8. The solid detergent composition according to claim 1, wherein each of said detergent granules further comprises one or more enzymes; and wherein preferably each of said detergent granules further comprises a lipase.

9. A method of making a solid detergent composition comprising a plurality of detergent granules, comprising the steps of:

a) forming a plurality of base particles, each of which comprises one or more surfactants; and

b) coating said base particles with precipitated calcium carbonate to form a coating layer thereover,

wherein said solid detergent composition is characterized by a surfactant content ranging from 5% to 80% and a precipitated calcium carbonate content ranging from 0.1% to 10%, by total weight of said solid detergent composition.

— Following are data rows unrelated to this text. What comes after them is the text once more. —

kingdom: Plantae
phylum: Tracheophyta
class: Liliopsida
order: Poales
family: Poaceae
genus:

10. The method of claim 9, wherein said plurality of base particles before step (b) are characterized by a Blocking Orifice Diameter (BOD) of at least 12 mm, preferably at least 14 mm, more preferably at least 16 mm, still more preferably at least 18 mm, most preferably at least 20 mm;

wherein the resulting coated particles after step (b) are characterized by a BOD of no more than 8 mm, preferably no more than 6 mm, more preferably no more than 5 mm, still more preferably no more than 4 mm, most preferably no more than 3 mm.

11. A method of using precipitated calcium carbonate as a flow aid in forming free-flowing detergent granules to achieve a Blocking Orifice Diameter Reduction Percentage (ΔBOD %) of more than 60%, preferably more than 70%, more preferably more than 75%, most preferably more than 80%.